Microsoft Opens Up With Linux Support
Microsoft has done what could have once been considered unthinkable: It has begun to support Linux in its products. In a keynote speech given at the Microsoft Management Summit in Las Vegas, CEO Steve Ballmer laid out the company's plans to expand its virtualization software to support other platforms, including Linux.
Microsoft's Virtual Server leverages Windows Server 2003 as a platform for running multiple operating systems on a single machine, each insolated from one another. Windows Server 2003 is the "host" OS that can be configured to run virtual machines for "guest" operating systems, including Windows NT and 2000, OS/2 and Unix.
Microsoft acquired Virtual Server from Connectix in February of 2003. At the time of the acquisition, Linux was a supported guest operating system, but was later stricken from product literature after the software was branded by Microsoft.
Service Pack 1 for Virtual Server 2005, however, will include officially sanctioned support for Linux when it ships later this year. Other improvements come as a result of tightened integration with Microsoft Operations Manager (MOM), which eases manageability.
Developers of competing virtualization software have historically supported Linux. VMware offers customers a library of virtual machines for x86 operating systems including Windows, Linux, Novell NetWare and Sun's Solaris.
The theme of Ballmer's keynote was interoperability. "We've added support for non-Windows virtual machines being hosted on top of our Virtual Server product, including support for Linux. Remember what I said earlier about interoperability? We're really believing that," he said.
"We know folks are going to want to run Windows systems and Linux systems and other systems together on top of our Virtual Server and Windows.
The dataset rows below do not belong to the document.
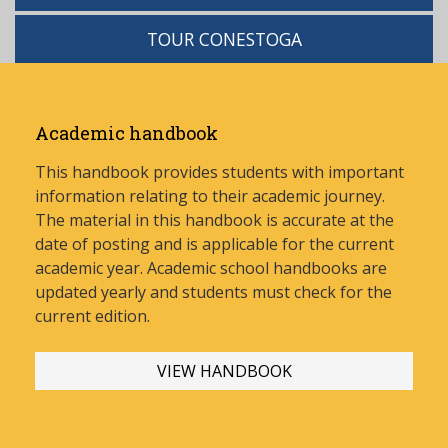
TOUR CONESTOGA
Academic handbook
This handbook provides students with important
information relating to their academic journey.
The material in this handbook is accurate at the
date of posting and is applicable for the current
academic year. Academic school handbooks are
updated yearly and stud
ents must check for the
current edition.
VIEW HANDBOOK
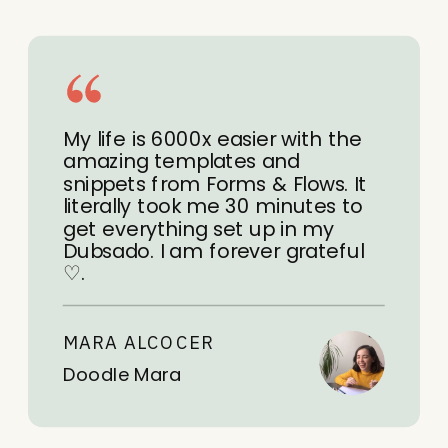
My life is 6000x easier with the
amazing templates and
snippets from Forms & Flows. It
literally took me 30 minutes to
get everything set up in my
Dubsado. I am forever grateful
♡.
MARA ALCOCER
Doodle Mara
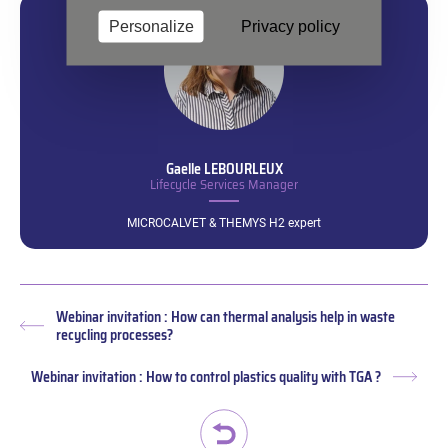
Personalize
Privacy policy
Gaelle
LEBOURLEUX
Lifecycle Services Manager
MICROCALVET & THEMYS H2 expert
Webinar invitation : How can thermal analysis help in waste
Previous
recycling processes?
post:
Webinar invitation : How to control plastics quality with TGA ?
Next
post:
You'll see support for that later in the year."
In reaction to Ballmer's announcement, many Linux proponents reacted incredulously in Web logs, pointing out Microsoft's legacy of speaking out against Linux as a platform. Moreover, Microsoft has specifically targeted Linux through integrated marketing campaigns including "Get the Facts."
But Microsoft's reversal of its interoperability stance was welcomed by some who credited Microsoft for listening to its consumer base. Although, industry analysts questioned the specific reasoning behind adding Linux support to Virtual Server.
"I'm struggling to imagine common, realistic scenarios where someone would want to run Linux via Virtual Server on top of Windows Server. If Linux and Windows ran on different hardware, perhaps," Jupiter Research senior analyst Joe Wilcox told BetaNews.
"I do see PR advantage for Microsoft with some larger customers prioritizing around interoperability, and with the EU, where Windows Server all huggy and kissy with Linux might sway some governments and regulators."